- _Task_:
Only the lines of the data holding the string "then" need to be returned.
** Records provided follows **
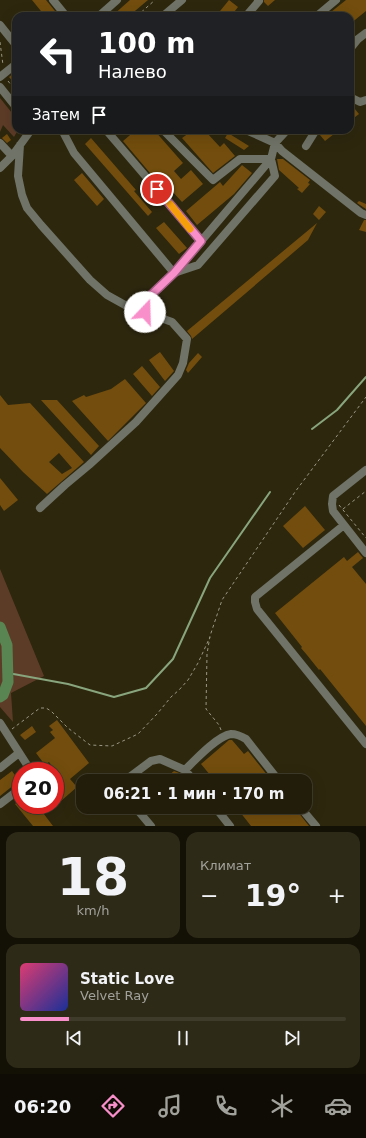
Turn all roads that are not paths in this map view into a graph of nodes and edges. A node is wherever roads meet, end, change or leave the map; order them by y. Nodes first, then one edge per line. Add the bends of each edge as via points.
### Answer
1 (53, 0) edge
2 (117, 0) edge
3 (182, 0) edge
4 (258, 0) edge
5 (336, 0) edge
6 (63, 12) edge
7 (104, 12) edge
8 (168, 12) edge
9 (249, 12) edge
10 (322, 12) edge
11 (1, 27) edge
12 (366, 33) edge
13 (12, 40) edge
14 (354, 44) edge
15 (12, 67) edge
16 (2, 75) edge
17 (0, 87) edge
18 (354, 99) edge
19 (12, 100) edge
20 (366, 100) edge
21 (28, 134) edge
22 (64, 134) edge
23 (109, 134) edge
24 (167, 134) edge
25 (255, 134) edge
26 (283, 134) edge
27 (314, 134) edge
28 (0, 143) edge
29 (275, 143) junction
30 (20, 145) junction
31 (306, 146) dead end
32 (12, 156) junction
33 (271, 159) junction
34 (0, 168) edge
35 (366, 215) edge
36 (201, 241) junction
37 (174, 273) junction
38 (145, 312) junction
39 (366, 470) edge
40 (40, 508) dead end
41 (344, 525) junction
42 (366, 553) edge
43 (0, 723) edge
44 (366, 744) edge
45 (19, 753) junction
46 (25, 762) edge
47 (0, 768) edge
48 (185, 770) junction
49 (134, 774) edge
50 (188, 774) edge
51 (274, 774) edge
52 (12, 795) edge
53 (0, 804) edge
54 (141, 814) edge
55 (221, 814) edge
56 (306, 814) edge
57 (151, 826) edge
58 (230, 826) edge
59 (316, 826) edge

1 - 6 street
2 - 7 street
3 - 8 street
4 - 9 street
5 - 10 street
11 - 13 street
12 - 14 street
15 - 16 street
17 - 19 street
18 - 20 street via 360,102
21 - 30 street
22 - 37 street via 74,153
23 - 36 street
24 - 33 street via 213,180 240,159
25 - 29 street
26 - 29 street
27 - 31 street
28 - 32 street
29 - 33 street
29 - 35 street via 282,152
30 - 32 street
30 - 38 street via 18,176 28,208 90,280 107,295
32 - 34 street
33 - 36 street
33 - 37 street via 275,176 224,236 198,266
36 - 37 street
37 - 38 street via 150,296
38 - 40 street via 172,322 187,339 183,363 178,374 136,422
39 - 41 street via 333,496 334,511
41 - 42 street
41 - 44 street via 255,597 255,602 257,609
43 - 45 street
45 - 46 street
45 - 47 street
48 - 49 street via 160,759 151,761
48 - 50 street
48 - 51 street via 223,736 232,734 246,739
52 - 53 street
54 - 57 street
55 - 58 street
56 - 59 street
** End of Records provided **
** Records provided follows **
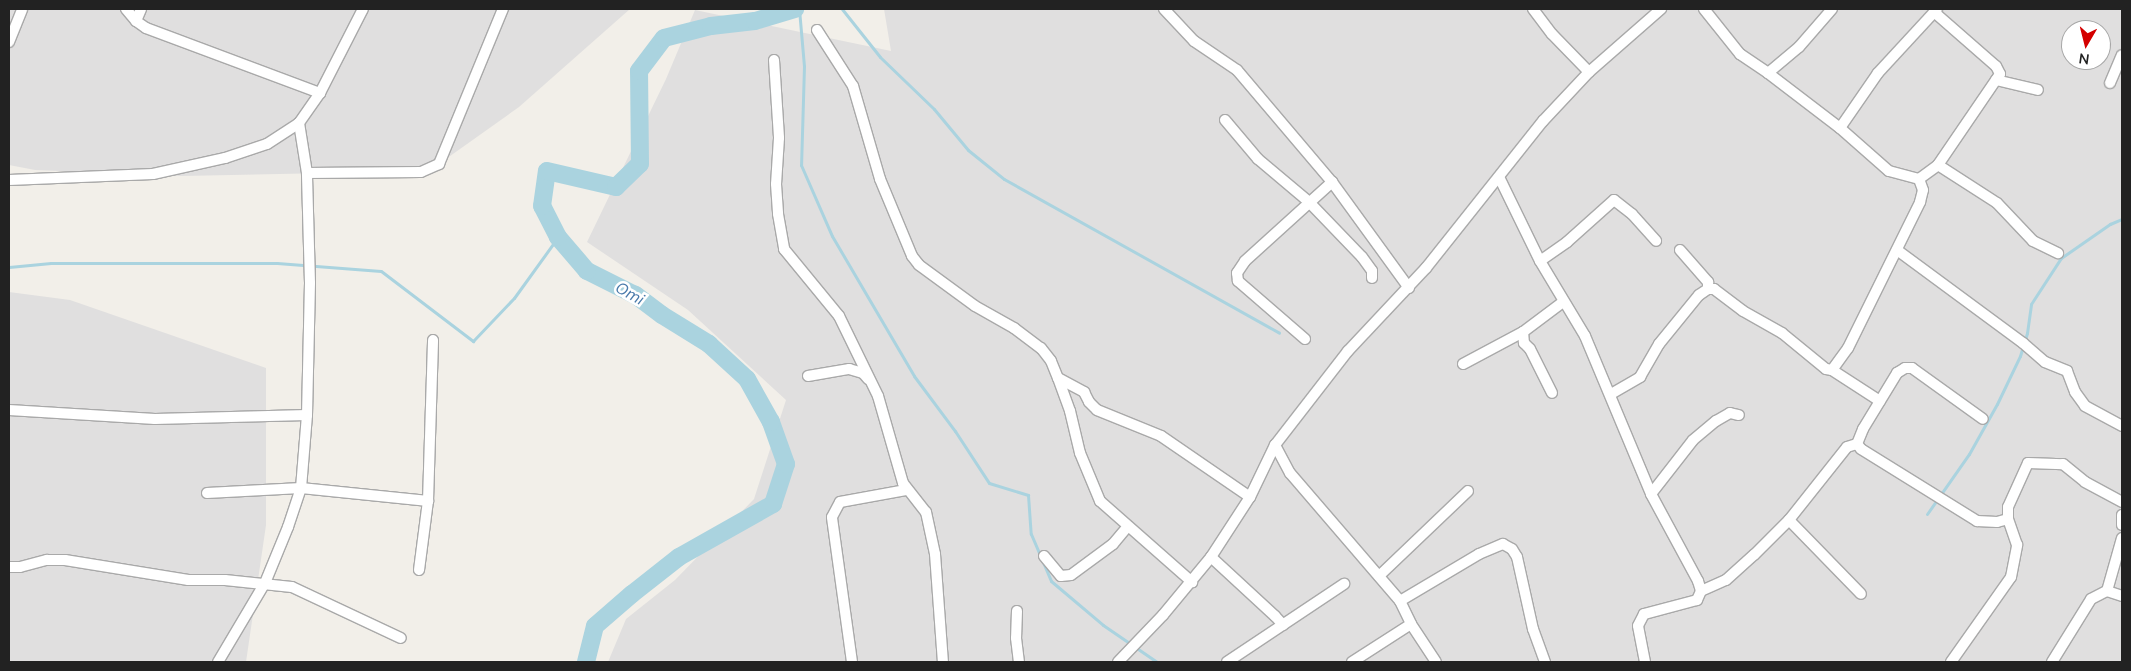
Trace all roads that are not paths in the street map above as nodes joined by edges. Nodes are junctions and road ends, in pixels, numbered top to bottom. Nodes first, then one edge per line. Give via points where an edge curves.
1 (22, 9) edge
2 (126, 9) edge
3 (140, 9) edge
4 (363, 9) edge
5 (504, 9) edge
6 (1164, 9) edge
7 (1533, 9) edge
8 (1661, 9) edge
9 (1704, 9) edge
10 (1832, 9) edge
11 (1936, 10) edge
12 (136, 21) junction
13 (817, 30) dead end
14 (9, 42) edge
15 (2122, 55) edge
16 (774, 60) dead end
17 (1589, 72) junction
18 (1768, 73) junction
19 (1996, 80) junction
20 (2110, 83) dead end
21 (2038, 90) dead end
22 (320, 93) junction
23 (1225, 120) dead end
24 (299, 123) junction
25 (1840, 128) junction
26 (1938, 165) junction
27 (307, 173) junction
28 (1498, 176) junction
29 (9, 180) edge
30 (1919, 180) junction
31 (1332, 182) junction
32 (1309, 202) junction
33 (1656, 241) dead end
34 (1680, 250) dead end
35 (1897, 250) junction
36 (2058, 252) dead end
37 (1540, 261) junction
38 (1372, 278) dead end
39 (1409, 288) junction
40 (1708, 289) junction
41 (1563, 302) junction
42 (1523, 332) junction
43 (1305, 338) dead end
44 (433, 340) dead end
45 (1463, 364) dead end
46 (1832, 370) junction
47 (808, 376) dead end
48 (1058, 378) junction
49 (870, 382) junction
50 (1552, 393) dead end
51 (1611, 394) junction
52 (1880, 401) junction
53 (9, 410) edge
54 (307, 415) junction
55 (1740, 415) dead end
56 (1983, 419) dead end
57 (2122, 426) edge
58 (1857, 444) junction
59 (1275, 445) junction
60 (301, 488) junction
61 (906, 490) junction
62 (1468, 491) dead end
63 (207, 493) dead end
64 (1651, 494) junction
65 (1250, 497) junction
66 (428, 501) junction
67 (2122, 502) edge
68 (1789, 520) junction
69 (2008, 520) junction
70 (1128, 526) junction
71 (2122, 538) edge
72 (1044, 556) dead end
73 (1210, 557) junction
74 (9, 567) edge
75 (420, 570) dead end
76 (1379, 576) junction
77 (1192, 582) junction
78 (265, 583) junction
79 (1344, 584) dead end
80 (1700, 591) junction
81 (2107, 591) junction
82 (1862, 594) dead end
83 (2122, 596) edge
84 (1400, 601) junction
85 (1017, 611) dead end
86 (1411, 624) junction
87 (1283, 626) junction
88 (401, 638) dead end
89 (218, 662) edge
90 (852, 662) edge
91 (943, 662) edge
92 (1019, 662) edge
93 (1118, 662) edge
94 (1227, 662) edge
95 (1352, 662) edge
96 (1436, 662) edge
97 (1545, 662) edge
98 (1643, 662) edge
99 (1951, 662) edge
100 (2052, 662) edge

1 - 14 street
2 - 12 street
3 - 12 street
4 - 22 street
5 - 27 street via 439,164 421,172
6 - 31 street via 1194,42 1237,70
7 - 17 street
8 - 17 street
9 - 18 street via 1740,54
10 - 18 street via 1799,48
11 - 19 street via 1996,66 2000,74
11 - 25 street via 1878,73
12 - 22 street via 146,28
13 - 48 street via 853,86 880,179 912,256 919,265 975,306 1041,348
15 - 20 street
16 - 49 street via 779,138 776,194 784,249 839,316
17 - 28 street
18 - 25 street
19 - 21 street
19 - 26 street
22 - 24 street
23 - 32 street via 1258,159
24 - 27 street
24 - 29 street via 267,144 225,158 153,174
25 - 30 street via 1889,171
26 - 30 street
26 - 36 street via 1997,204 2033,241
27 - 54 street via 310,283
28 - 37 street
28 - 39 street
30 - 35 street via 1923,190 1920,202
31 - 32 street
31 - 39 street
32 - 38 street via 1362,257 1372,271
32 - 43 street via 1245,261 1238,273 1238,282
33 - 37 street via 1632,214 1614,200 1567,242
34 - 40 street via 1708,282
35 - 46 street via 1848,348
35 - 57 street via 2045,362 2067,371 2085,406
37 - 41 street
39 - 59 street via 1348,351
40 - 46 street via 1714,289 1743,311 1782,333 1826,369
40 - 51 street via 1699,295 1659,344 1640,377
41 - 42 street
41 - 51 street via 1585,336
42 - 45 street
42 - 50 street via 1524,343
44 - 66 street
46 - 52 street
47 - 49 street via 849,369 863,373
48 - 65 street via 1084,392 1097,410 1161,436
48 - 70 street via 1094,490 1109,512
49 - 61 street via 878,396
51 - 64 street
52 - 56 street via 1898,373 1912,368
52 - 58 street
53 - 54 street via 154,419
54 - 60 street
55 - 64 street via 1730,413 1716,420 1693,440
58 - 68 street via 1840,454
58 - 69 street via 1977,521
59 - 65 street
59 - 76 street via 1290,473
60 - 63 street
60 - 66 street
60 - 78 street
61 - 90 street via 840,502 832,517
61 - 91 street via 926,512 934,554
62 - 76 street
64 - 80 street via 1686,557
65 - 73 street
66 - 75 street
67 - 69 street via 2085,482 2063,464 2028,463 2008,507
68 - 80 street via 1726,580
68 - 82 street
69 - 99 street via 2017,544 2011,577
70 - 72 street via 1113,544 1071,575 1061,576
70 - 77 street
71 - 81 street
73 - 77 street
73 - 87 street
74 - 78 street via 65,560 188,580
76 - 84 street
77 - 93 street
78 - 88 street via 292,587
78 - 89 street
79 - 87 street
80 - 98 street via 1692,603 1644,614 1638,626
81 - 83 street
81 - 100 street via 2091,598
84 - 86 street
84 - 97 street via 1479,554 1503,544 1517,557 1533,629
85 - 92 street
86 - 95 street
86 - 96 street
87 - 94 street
** End of Records provided **
- _Your solution_:
Turn all roads that are not paths in this map view into a graph of nodes and edges. A node is wherever roads meet, end, change or leave the map; order them by y. Nodes first, then one edge per line. Add the bends of each edge as via points.
Trace all roads that are not paths in the street map above as nodes joined by edges. Nodes are junctions and road ends, in pixels, numbered top to bottom. Nodes first, then one edge per line. Give via points where an edge curves.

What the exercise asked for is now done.